[Teks yang Disediakan]:
Di Purbalingga ada dua orang nenek yang ikut berperan aktif secara fisik terlibat membangun jalan desa, sementara di Banyumas ada seorang Bintara Pembina Desa (Babinsa) perempuan yang dilibatkan dalam berbagai pembangunan fisik fasilitas umum seperti ngecor jalan, memperbaiki masjid dan sekolah yang rusak serta fasilitas umum lainnya.

Di Purbalingga, Jawa Tengah, ada dua orang nenek yang sangat antusias membantu pelaksanaan TMMD di wilayah Korem 071 Wijayakusuma Banyumas. Dua nenek warga Desa Karangjambu, Kecamatan Karangjambu, Purbalingga patut menjadi contoh bagi kaum hawa lainnya.

Sartinem merupakan nenek berusia 63 tahun dan Wartiah nenek berusia 62 tahun, sepanjang berlangsungnya TMMD di desanya keduanya berbaur untuk membantu para anggota tni bersama warga lainnya yang sedang melaksanakan pembangunan desa.

Artinya, soal gender pada pelaksanaan TMMD di Desa Karangjambu. Purbalingga tersebut tidak dipermasalahkan dan muncul adanya kesetaraan antara laki-laki dan perempuan.

Hal ini juga membuktikan emansipasi wanita di Indonesia baik di pemerintahan baik di level atas, menengah, bawah hingga pada tingkatan paling terbawah dan pekerjaan “terkasar” sekali pun ikut berkontribusi.

Mengutip European Institute for Gender Equality (EIGE), emansipasi wanita adalah proses, strategi dan berbagai upaya yang digunakan perempuan untuk membebaskan diri dari otoritas dan kontrol laki-laki dan struktur kekuasaan tradisional.

Serta mengamankan kesetaraan hak bagi perempuan, menghapus diskriminasi gender dari undang-undang, lembaga dan pola perilaku dan menetapkan standar hukum yang akan mempromosikan kesetaraan penuh wanita dengan laki-laki.

Emansipasi perempuan terkait erat dengan upaya atau skema sosial yang bertujuan membebaskan perempuan dari semua jenis perbudakan dan eksploitasi sosial, politik dan ekonomi.

Istilah emansipasi perempuan pada umumnya digunakan untuk merujuk pada proses di mana perempuan pada umumnya dan perempuan miskin pada khususnya bisa mendapatkan akses dan kendali atas semua bentuk sumber daya di suatu negara.

Emansipasi wanita adalah gerakan yang bertujuan untuk memastikan kebebasan pemenuhan diri dan pengembangan diri bagi perempuan, serta akses yang setara ke sumber daya domestik dan masyarakat.

[Daftar Item]:

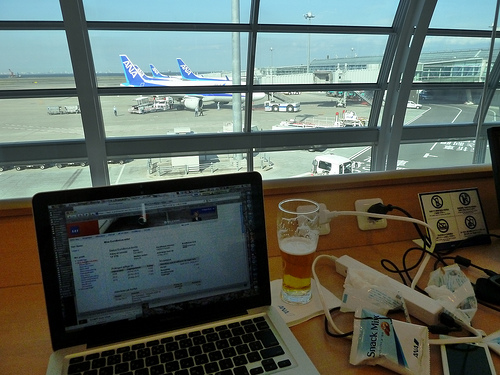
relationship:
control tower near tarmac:
[1, 0, 498, 373] [1, 74, 496, 197]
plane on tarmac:
[115, 51, 263, 105] [1, 74, 496, 197]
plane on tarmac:
[175, 57, 265, 101] [1, 74, 496, 197]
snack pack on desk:
[346, 308, 432, 374] [2, 160, 497, 373]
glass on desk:
[273, 193, 323, 307] [2, 160, 497, 373]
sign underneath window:
[416, 187, 494, 253] [1, 0, 499, 202]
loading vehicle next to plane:
[259, 98, 301, 115] [115, 51, 263, 105]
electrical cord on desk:
[367, 202, 456, 331] [2, 160, 497, 373]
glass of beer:
[273, 193, 323, 307] [279, 239, 315, 303]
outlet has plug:
[352, 193, 391, 232] [368, 202, 389, 221]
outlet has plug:
[298, 197, 334, 241] [316, 210, 334, 224]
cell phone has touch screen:
[435, 330, 496, 375] [445, 340, 490, 374]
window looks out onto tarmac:
[1, 0, 499, 202] [1, 74, 496, 197]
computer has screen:
[32, 171, 326, 375] [40, 179, 262, 340]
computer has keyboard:
[32, 171, 326, 375] [55, 309, 284, 372]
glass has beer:
[273, 193, 323, 307] [279, 239, 315, 303]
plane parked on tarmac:
[115, 51, 263, 105] [1, 74, 496, 197]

[Tugas Anda]:
1. Tulis ulang bagian teks tentang TMMD di Purbalingga yang dimulai dari "Di Purbalingga ada" dan berakhir pada "kaum hawa lainnya.", lalu ganti "nenek" dengan "lansia".
2. Sambung teks tentang TMMD di Purbalingga dengan menulis lanjutan setelah kalimat terakhirnya.

[Hasil Tiap Tugas]:
1.
Di Purbalingga ada dua orang lansia yang ikut berperan aktif secara fisik terlibat membangun jalan desa, sementara di Banyumas ada seorang Bintara Pembina Desa (Babinsa) perempuan yang dilibatkan dalam berbagai pembangunan fisik fasilitas umum seperti ngecor jalan, memperbaiki masjid dan sekolah yang rusak serta fasilitas umum lainnya.

Di Purbalingga, Jawa Tengah, ada dua orang lansia yang sangat antusias membantu pelaksanaan TMMD di wilayah Korem 071 Wijayakusuma Banyumas. Dua lansia warga Desa Karangjambu, Kecamatan Karangjambu, Purbalingga patut menjadi contoh bagi kaum hawa lainnya.

2.
Ini yang telah dilakukan oleh Sersan Mayor (Serma) Komando Wanita Angkatan Darat (Kowad) Iska, Babinsa Desa Pasiraman Kidul, Koramil 15 Pekuncen, Kodim 0701 Banyumas, Jawa Tengah, juga melibatkan diri membantu Satgas TMMD Reguler 108 Kodim 0701 Banyumas. Serma Iska bersama sejumlah remaja desa di lokasi TMMD melakukan pengecoran jalan 1,8 kilometer, di Bukit Munggang.

Walaupun dengan keterbatasannya sebagai wanita, namun sebagai prajurit sekaligus Babinsa, multi peran juga dilakukannya untuk membantu warga dan perangkat desa setempat.

Keterlibatan Babinsa Kowad Serma Iska, juga sebagai wujud semangat Satgas TMMD dan masyarakat yang sedang mengejar target jalan selebar 3,75 meter dan ketebalan 20 centimeter. Sedangkan untuk tugas utamanya yaitu pendampingan penyuluhan atau sosialisasi di non fisik TMMD.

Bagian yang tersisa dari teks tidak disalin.